Выясняется, что кукольник Педро с зеленой повязкой на глазу — это на самом деле Хинес де Пасамонте, один из каторжников, освобожденных Дон Кихотом в двадцать второй главе первой части. Разумеется, предсказания его обезьянки оказываются надувательством: прежде чем расположиться в каком-нибудь селе, он собирал необходимую информацию, а потом делал вид, что повторяет слова обезьянки. Прибыв на постоялый двор, он, разумеется, узнал Дон Кихота и Санчо Пансу и потому смог без труда их поразить. По пути Дон Кихоту с помощью длинной речи удается утихомирить жителей двух сел, в насмешку друг над другом ревущих ослом. Однако мир нарушает Санчо, решивший продемонстрировать свое искусство реветь по-ослиному.

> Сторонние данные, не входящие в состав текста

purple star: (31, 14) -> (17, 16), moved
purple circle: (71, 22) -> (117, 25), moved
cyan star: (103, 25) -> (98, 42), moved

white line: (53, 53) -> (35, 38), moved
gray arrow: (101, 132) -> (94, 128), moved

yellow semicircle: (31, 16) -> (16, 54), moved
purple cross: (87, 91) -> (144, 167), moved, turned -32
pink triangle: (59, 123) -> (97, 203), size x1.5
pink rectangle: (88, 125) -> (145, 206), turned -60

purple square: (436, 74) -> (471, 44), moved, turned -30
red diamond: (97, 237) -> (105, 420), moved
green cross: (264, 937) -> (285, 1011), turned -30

Толпа набрасывается на Санчо, а Дон Кихот постыдно спасается бегством.
Жестоко избитый Санчо Панса хочет вернуться домой. Он начинает подсчитывать причитающееся ему жалованье, однако угрызения совести берут верх. «Государь мой! Я сознаю, что мне недостает только хвоста, иначе был бы я полным ослом. Коли вашей милости угодно мне его привесить, то я буду считать, что он висит на месте, и в качестве осла буду служить вам до конца моих дней. Простите меня, ваша милость, и сжальтесь надо мной, — ведь я сущий младенец и худо во всем разбираюсь, и болтаю я много неумышленно: такая уж у меня слабость, а кто грешит да кается, тому грехи отпускаются».

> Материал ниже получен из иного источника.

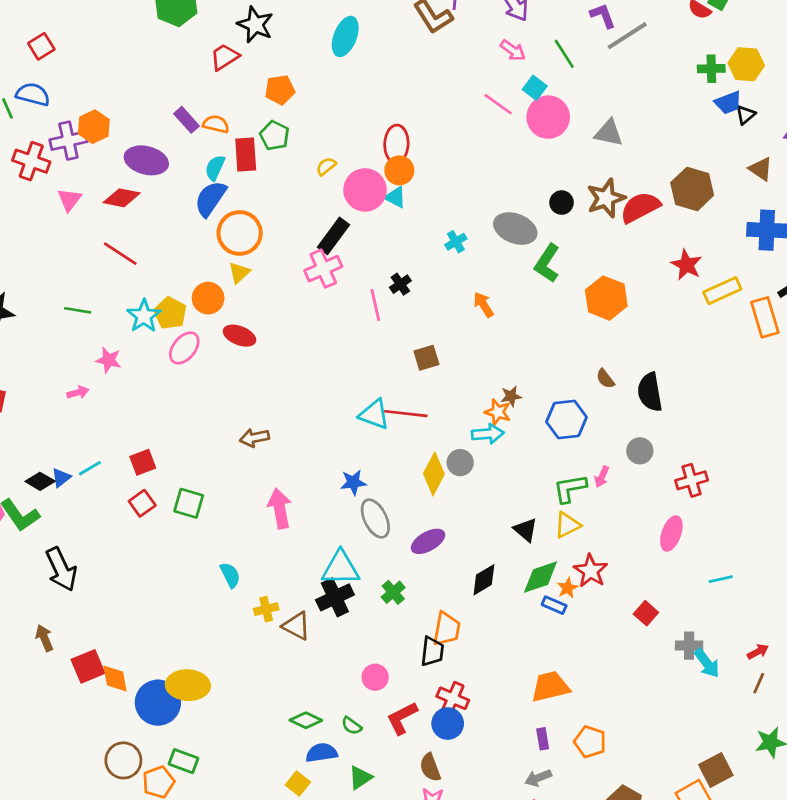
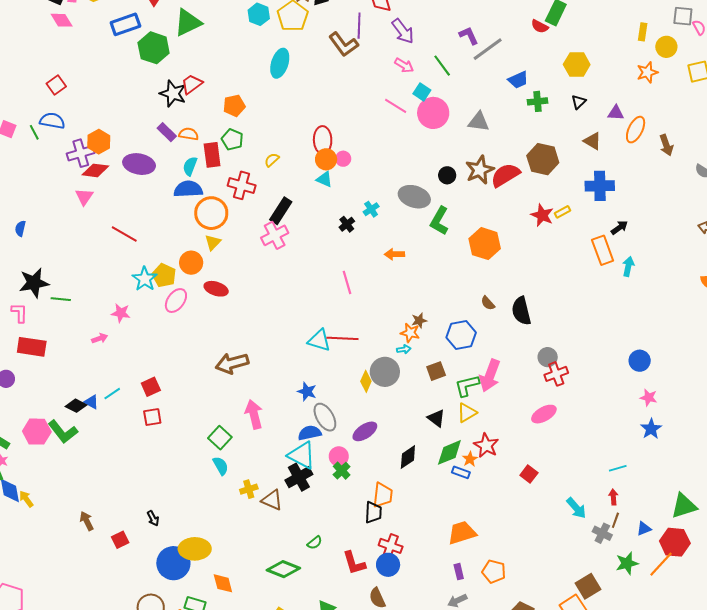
black star: (255, 25) -> (173, 94), moved
green cross: (711, 69) -> (537, 101), moved
blue trapezoid: (728, 103) -> (518, 80), moved
red cross: (31, 161) -> (242, 185), moved
pink circle: (365, 190) -> (343, 159), moved, size x0.5
red diamond: (122, 198) -> (95, 170), moved
blue semicircle: (210, 199) -> (188, 189), turned 56
black cross: (400, 284) -> (347, 224), moved
yellow rectangle: (722, 291) -> (563, 212), moved, size x0.6
pink line: (375, 305) -> (347, 282), moved
orange arrow: (484, 305) -> (394, 254), turned -54
green line: (78, 310) -> (61, 299), moved
brown square: (426, 358) -> (436, 371), moved
cyan arrow: (488, 434) -> (404, 349), size x0.6
brown arrow: (255, 438) -> (232, 363), size x1.5
gray circle: (640, 451) -> (548, 357), moved
gray circle: (460, 463) -> (385, 372), size x1.5
yellow diamond: (434, 474) -> (366, 381), size x0.7
pink arrow: (602, 477) -> (490, 375), size x2.0
blue triangle: (61, 478) -> (91, 402), turned -49
blue star: (353, 482) -> (307, 392), turned 30
red square: (142, 503) -> (152, 417), turned 30
green square: (189, 503) -> (220, 438), moved, turned 30
pink ellipse: (671, 533) -> (544, 414), turned 45
cyan triangle: (341, 568) -> (302, 455), turned 32
black arrow: (61, 569) -> (153, 518), moved, size x0.5
cyan line: (721, 579) -> (618, 468), moved
gray cross: (689, 646) -> (602, 533), moved, turned 30
red arrow: (758, 652) -> (613, 497), turned -63
red square: (88, 666) -> (120, 540), size x0.7
pink circle: (375, 677) -> (339, 456), moved
orange diamond: (115, 678) -> (223, 583), moved
red L-shape: (402, 718) -> (354, 563), turned -76
green diamond: (306, 720) -> (283, 569), size x1.4
green semicircle: (352, 726) -> (315, 543), moved, turned -70
blue semicircle: (322, 753) -> (310, 433), moved

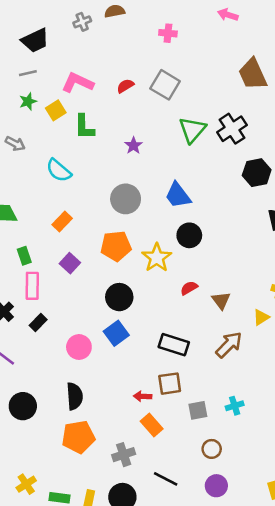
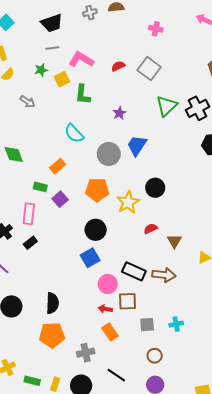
gray line: (28, 73) -> (52, 48), moved
cyan semicircle: (59, 170) -> (74, 133), moved
blue trapezoid: (178, 195) -> (137, 145), moved, turned 65
green rectangle: (24, 256) -> (40, 187), moved, turned -64
brown arrow: (229, 345) -> (164, 275), moved, turned 45
pink circle: (79, 347) -> (108, 284), moved

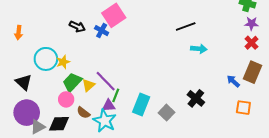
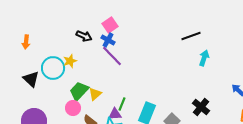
pink square: (114, 15) -> (110, 25), moved, size x0.7
cyan arrow: (199, 49) -> (204, 58), turned -77
yellow star: (63, 62) -> (70, 61), moved
purple line: (106, 81) -> (112, 56), moved
black triangle: (24, 82) -> (31, 79), moved

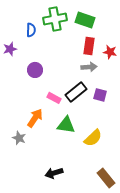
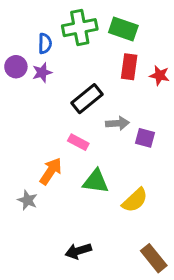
purple star: (10, 49) -> (42, 73), moved
gray arrow: (89, 67) -> (117, 123), moved
purple circle: (35, 70) -> (16, 67), moved
black rectangle: (76, 92) -> (87, 99), moved

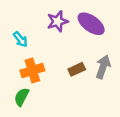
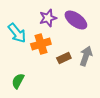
cyan arrow: (20, 39) -> (17, 33), size x1.5
orange cross: (32, 70) -> (41, 44), moved

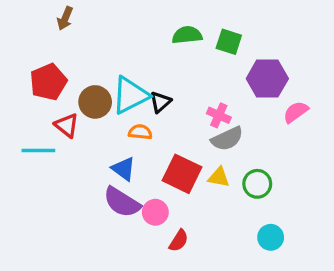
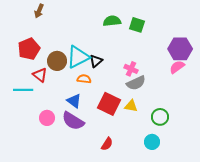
purple hexagon: (267, 79) -> (180, 49), moved
green circle: (257, 184) -> (160, 117), moved
pink circle: (155, 212) -> (47, 118), moved
cyan circle: (271, 237) -> (152, 142), moved

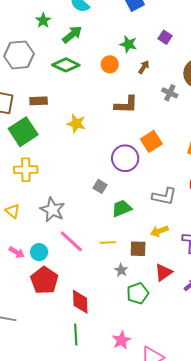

Оказавшись на берегу реки Эбро, Дон Кихот воображает, что пустая лодочка, привязанная к стволу дерева, призывает его отправиться на помощь какому-то попавшему в беду рыцарю. «С этими словами он прыгнул в лодку, Санчо следом за ним, затем была перерезана бечевка, и лодка начала медленно удаляться; и вот когда Санчо увидел, что он уже на расстоянии примерно двух локтей от берега, то в предчувствии неотвратимой гибели задрожал всем телом, но особенно он закручинился, услышав рев осла и увидев, что Росинант из сил выбивается, чтобы сорваться с привязи <…>»{53}.